Next-generation sequencing (NGS) has made it possible to identify about 20,000 variants in the protein-coding exome of each individual, of which only a few are likely to underlie a genetic disease. Variant-level methods such as PolyPhen-2, SIFT and CADD are useful for obtaining a prediction as to whether a given variant is benign/damaging1–3 or tolerant/intolerant1–3 (we hereafter use the terms benign/deleterious). These methods are commonly interpreted in a binary manner for filtering out benign variants from NGS data, with a single significance cutoff value across all protein-coding genes. PolyPhen-2 and SIFT integrate the fixed cutoff in the software. CADD proposed (but did not recommend for categorical usage) the fixed value of 15 (or another value between 10 and 20). Gene-level methods, such as RVIS, de novo excess and GDI are also useful4–6. Combining fixed gene-level and variant-level cutoffs is also applied in the RVIS hot zone approach4. However, owing to the diversity of medical and population genetic features between human genes and across populations, a uniform cutoff is unlikely to be accurate genome-wide.
We found that CADD with fixed cutoffs outperformed PolyPhen-2 and SIFT (Fig. S1A). 40.84% of HGMD7 curated disease-associated mutations are not missense (Fig. 1A), contributing to low TP prediction with PolyPhen-2 and SIFT. We demonstrated that the 95% confidence interval (CI) of CADD scores for the disease-associated mutations of a given HGMD gene overlapped on average with only 37.63% (41.89% median) of the 95% CIs for CADD scores for the disease-associated mutations of all other HGMD genes (Fig. 1B). We then showed significantly higher CADD scores of private as compared with non-private disease-associated mutations (P<10−300, Fig. S1B), resulting in lower overall impact prediction scores when the allele frequency of a mutation was considered (Fig. S2).

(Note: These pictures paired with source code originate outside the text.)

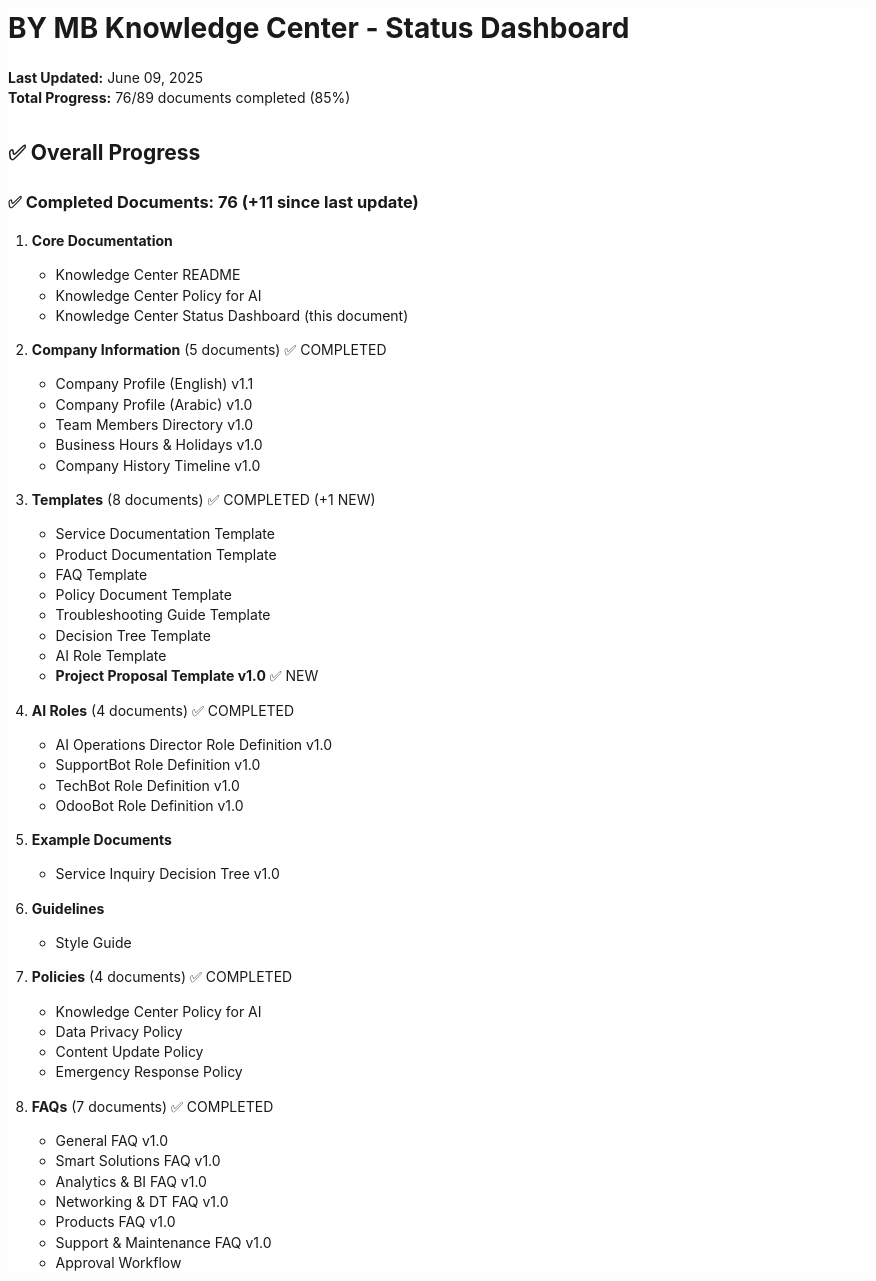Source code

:# BY MB Knowledge Center - Status Dashboard

**Last Updated:** June 09, 2025  
**Total Progress:** 76/89 documents completed (85%)

## ✅ Overall Progress

### ✅ Completed Documents: 76 (+11 since last update)

1. **Core Documentation**
   * Knowledge Center README
   * Knowledge Center Policy for AI
   * Knowledge Center Status Dashboard (this document)

2. **Company Information** (5 documents) ✅ COMPLETED
   * Company Profile (English) v1.1
   * Company Profile (Arabic) v1.0
   * Team Members Directory v1.0
   * Business Hours & Holidays v1.0
   * Company History Timeline v1.0

3. **Templates** (8 documents) ✅ COMPLETED (+1 NEW)
   * Service Documentation Template
   * Product Documentation Template
   * FAQ Template
   * Policy Document Template
   * Troubleshooting Guide Template
   * Decision Tree Template
   * AI Role Template
   * **Project Proposal Template v1.0** ✅ NEW

4. **AI Roles** (4 documents) ✅ COMPLETED
   * AI Operations Director Role Definition v1.0
   * SupportBot Role Definition v1.0
   * TechBot Role Definition v1.0
   * OdooBot Role Definition v1.0

5. **Example Documents**
   * Service Inquiry Decision Tree v1.0

6. **Guidelines**
   * Style Guide

7. **Policies** (4 documents) ✅ COMPLETED
   * Knowledge Center Policy for AI
   * Data Privacy Policy
   * Content Update Policy
   * Emergency Response Policy

8. **FAQs** (7 documents) ✅ COMPLETED
   * General FAQ v1.0
   * Smart Solutions FAQ v1.0
   * Analytics & BI FAQ v1.0
   * Networking & DT FAQ v1.0
   * Products FAQ v1.0
   * Support & Maintenance FAQ v1.0
   * Approval Workflow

We developed the mutation significance cutoff (MSC), a quantitative approach and server (http://lab.rockefeller.edu/casanova/MSC), providing gene-level and gene-specific low/high phenotypic impact cutoff values to improve the use of existing variant-level methods. We defined the MSC of a gene as the lower limit of the CI (90%, 95% or 99%) for the CADD, PolyPhen-2, or SIFT score of all its high quality mutations described as pathogenic in HGMD or ClinVar8. Remarkably, the 95% CI MSC values varied considerably, between 0.001 and 41 (Fig. 1C), with similar patterns observed for 90% and 99% CIs (Tables S1–S3). We estimated the MSC values of the remaining protein-coding genes by an extrapolation from their rare non-synonymous 1,000 Genomes Project9 alleles and validated by bootstrapping simulations (see Fig. S3, Tables S1–S9 for MSC based on CADD, PolyPhen-2 and SIFT with 90%, 95% and 99% CIs, respectively, and Fig. S4A for 95% CI MSC scores).
We found significant correlations between MSC, gene damage index (GDI, P<1.0×10−5, Fig. S4B)6 and purifying selection pressure (P<1.0×10−5, Fig. S4C). Low MSC genes were associated with immune system pathways, whereas genes with high MSC values were enriched in ribosome biology genes (Figs. S4D, S4E and Table S10). We showed by ROC curves significant improvement in distinguishing benign from deleterious alleles by CADD scores using CADD-based 99% and 95% CI HGMD-based MSCs, compared with CADD scores using fixed cutoffs of 10, 15 and 20, PolyPhen-2, SIFT, and RVIS hot zone predictions (Fig. S5, Table S11, Fig. S6). Most results obtained with MSCs generated from HGMD outperformed those with ClinVar-MSCs (Table 12). CADD-based MSC using HGMD generated with a 99% CIs achieved a 98% true positive detection rate, making MSC the first approach that enables filtering out benign variants from NGS data with little risk. See Supplementary Information for in-depth Abstract, Methods, Results and Discussion.